Swarbrick, who ran a “two tick” campaign, was unfazed by the poor vote of the Greens electorate in 2017 and went on to win the seat, as a guarantee in case the Greens did not exceed the 5% threshold of party votes to return. to Parliament and a burning desire to represent Auckland Central.
“What else is the use of politics, if not practicing the art of the possible,” Swarbrick told the Herald last month.
Mellow, a 30-year-old communications manager at ANZ bank, was selected at the end of the article after a messy and failed process by party officials.
When Auckland entered a level 3 lockdown, the campaign came to a halt and had an uphill battle to retain the seat of its mentor, Nikki Kaye.
Mellow rose from her humble beginnings – she was 16 when her mother, a beneficiary of illness, died and her grandmother took on the role of mother. She described herself as a liberal young woman in the same vein as Kay.

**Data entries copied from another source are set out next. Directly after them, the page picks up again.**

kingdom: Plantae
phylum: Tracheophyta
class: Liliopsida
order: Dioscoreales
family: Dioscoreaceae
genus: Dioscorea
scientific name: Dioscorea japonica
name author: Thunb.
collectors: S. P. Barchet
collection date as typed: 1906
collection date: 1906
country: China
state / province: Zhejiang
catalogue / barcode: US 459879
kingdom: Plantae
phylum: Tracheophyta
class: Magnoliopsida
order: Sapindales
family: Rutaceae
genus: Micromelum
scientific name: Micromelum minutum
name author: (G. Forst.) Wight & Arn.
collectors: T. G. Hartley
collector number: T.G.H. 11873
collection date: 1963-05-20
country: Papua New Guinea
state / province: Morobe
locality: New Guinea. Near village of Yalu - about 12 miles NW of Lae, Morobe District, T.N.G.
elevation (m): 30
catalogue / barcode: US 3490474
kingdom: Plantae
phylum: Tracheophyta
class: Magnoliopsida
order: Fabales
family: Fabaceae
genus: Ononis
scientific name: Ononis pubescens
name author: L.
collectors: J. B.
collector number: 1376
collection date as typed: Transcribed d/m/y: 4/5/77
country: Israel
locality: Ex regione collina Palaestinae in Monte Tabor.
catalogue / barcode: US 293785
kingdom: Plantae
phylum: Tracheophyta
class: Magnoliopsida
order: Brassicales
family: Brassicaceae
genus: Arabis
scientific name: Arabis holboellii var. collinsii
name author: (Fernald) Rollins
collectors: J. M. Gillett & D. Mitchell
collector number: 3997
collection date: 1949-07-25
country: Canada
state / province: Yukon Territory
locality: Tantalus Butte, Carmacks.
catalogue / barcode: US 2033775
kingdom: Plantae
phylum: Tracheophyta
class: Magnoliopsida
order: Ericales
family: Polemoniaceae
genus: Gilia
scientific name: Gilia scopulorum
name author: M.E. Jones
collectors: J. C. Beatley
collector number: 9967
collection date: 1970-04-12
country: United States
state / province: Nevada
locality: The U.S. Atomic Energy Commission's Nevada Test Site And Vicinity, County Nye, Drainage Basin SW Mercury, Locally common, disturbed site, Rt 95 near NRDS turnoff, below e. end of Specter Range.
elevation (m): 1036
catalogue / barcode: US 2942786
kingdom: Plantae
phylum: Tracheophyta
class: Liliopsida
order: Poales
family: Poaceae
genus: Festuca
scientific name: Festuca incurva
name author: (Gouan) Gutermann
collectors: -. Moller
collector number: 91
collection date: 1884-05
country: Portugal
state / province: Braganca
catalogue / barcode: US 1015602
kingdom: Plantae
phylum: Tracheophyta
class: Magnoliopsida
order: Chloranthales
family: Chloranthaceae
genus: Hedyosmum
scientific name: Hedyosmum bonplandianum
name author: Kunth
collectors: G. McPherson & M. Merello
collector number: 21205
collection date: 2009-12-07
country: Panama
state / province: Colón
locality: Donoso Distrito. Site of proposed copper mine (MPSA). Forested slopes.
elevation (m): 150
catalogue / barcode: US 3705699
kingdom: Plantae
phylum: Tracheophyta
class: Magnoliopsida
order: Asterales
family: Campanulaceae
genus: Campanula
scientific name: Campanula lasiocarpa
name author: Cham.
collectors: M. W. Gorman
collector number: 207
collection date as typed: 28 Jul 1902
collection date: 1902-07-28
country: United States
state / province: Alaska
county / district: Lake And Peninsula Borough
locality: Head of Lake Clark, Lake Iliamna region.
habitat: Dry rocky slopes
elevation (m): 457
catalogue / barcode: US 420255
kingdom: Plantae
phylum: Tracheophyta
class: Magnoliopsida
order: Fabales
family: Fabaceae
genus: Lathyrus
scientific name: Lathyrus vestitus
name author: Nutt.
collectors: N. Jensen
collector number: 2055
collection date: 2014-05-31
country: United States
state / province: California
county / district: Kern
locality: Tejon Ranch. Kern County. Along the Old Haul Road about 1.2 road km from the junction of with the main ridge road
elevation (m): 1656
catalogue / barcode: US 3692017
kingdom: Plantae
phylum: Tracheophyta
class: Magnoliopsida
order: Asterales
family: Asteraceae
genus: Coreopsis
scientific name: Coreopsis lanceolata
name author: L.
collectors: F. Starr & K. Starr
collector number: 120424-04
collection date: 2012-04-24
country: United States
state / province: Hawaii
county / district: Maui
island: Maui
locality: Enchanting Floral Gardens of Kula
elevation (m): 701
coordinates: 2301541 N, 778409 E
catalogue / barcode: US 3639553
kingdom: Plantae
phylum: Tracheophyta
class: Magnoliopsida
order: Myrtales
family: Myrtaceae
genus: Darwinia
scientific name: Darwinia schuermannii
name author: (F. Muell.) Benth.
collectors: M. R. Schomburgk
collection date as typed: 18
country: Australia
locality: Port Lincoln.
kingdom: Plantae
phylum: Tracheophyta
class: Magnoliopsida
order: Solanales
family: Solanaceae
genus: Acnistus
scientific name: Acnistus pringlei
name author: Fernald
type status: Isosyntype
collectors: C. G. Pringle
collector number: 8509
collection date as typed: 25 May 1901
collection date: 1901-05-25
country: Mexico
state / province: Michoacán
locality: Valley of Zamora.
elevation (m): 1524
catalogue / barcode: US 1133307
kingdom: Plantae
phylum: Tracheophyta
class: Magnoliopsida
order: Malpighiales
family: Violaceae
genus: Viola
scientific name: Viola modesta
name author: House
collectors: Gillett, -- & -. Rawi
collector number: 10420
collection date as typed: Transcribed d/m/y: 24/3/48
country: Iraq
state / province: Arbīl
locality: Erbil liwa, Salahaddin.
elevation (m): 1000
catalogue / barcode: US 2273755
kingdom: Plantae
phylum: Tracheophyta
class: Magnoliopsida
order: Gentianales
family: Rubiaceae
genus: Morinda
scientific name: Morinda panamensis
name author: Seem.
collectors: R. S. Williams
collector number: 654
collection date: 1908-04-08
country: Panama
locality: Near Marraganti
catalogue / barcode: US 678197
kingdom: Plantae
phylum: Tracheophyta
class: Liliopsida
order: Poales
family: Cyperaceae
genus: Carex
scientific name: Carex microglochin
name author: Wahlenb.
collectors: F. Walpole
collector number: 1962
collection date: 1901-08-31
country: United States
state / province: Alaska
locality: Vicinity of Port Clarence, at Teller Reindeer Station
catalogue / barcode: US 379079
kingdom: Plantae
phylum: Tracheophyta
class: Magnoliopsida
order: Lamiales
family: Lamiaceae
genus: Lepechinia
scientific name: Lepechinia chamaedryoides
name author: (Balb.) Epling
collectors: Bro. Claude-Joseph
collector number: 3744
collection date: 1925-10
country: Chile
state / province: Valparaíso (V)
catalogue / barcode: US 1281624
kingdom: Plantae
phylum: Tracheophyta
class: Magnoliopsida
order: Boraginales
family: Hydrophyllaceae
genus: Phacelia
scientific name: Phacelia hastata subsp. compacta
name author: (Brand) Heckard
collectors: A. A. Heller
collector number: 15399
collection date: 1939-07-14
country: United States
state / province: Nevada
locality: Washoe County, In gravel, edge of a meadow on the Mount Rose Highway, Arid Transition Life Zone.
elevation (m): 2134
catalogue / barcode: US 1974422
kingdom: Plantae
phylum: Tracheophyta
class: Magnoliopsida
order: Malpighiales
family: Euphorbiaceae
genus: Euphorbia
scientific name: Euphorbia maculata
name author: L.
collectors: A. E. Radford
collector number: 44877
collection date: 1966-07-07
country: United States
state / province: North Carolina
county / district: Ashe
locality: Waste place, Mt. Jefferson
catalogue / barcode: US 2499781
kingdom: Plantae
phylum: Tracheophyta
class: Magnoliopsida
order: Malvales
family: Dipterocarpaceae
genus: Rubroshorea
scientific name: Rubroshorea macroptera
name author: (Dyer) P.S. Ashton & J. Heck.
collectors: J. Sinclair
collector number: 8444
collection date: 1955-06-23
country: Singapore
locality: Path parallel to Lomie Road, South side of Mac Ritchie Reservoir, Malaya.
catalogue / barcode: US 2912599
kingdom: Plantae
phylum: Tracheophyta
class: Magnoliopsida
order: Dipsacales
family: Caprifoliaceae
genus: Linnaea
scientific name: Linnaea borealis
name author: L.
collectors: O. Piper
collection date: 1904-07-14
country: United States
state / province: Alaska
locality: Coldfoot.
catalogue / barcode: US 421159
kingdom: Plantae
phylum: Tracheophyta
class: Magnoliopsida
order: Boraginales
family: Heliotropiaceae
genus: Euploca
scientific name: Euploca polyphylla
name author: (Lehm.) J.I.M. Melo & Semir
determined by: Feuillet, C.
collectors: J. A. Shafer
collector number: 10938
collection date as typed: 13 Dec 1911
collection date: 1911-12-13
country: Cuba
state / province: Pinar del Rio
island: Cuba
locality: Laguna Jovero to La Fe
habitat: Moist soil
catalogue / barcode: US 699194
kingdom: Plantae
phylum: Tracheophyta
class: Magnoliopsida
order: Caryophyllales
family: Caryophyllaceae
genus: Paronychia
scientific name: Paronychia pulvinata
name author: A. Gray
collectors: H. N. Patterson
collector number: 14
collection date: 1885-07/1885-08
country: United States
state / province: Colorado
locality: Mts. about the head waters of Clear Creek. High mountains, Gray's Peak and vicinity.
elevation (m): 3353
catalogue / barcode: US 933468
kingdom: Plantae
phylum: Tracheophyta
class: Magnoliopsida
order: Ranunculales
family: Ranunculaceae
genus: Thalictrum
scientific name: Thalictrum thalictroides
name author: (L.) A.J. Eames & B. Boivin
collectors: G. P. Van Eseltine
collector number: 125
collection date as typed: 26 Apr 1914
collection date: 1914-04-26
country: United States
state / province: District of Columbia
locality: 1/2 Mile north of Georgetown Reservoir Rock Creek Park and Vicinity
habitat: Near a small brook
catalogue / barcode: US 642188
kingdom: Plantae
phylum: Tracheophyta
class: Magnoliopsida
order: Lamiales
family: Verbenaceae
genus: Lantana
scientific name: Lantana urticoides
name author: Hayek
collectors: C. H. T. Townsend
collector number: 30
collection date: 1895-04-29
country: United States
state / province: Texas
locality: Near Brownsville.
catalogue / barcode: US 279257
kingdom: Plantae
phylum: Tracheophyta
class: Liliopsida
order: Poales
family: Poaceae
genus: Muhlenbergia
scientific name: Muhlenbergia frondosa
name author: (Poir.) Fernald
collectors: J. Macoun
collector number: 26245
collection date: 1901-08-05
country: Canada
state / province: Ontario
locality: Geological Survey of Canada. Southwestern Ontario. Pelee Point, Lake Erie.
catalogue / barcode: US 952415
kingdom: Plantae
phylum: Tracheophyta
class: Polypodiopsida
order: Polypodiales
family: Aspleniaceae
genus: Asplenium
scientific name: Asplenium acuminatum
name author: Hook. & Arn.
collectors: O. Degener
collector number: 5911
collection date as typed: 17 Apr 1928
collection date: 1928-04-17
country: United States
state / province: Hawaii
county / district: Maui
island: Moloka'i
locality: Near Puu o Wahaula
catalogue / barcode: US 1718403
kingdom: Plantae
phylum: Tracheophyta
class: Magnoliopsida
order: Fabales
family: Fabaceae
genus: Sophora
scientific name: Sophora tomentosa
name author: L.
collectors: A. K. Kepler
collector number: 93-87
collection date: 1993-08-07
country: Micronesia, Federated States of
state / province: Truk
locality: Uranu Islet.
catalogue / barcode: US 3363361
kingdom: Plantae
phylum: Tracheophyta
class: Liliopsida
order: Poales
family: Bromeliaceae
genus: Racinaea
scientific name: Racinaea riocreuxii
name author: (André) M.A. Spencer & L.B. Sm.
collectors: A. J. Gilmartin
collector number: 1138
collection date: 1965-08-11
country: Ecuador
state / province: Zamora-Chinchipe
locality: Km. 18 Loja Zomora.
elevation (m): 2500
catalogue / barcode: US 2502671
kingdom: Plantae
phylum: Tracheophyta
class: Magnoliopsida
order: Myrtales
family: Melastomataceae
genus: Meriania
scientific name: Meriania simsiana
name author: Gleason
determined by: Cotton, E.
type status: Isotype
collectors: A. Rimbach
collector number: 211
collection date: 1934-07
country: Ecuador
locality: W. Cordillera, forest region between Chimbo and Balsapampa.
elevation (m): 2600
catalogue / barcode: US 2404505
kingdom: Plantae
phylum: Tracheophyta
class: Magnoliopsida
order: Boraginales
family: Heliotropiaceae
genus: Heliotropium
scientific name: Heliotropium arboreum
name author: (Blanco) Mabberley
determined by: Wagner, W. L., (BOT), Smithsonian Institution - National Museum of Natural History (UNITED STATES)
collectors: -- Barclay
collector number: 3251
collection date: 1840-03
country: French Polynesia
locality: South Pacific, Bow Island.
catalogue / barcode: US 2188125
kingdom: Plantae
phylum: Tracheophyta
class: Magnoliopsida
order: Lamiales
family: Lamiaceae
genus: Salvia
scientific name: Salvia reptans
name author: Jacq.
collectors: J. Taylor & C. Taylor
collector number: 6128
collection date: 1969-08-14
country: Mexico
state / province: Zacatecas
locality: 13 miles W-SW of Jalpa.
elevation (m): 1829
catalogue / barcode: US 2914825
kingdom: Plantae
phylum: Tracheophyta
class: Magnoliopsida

White, who grew up in Freemans Bay and lives outside the electorate in nearby Morningside, practices at Chancery Chambers in the central city and specializes in employment law.
At age 22, Swarbrick burst onto the political scene with almost no resources and came third in the 2016 Auckland Mayor’s contest.
Until then, she was not interested in partisan politics, but had to interview many politicians over a four-and-a-half-year period on 95bFM, the independent radio station based at the University of Auckland.
A clever social media campaign that resonated with young and progressive voters during the mayoral race was followed by Swarbrick, who won a spot on the Green Party list in 2017 and became the youngest person to enter Parliament. since Marilyn Waring in 1975.
Swarbrick told the Herald that she comes from a conservative home where her father was a National supporter but is now a Green voter, and her grandmother is still a National voter.
“I was raised on a solid diet of politics and philosophy. Up to that point, I’ve always had a healthy appetite for criticizing and holding those at the top of the hierarchy accountable.”
Swarbrick, 26, grew up in Hillsborough but has spent the last decade living in Auckland Central in Beaumont Quarter, Freemans Bay, Ponsonby, Eden Tce and Newton Rd. He currently lives in the electorate in an apartment off Karangahape Rd.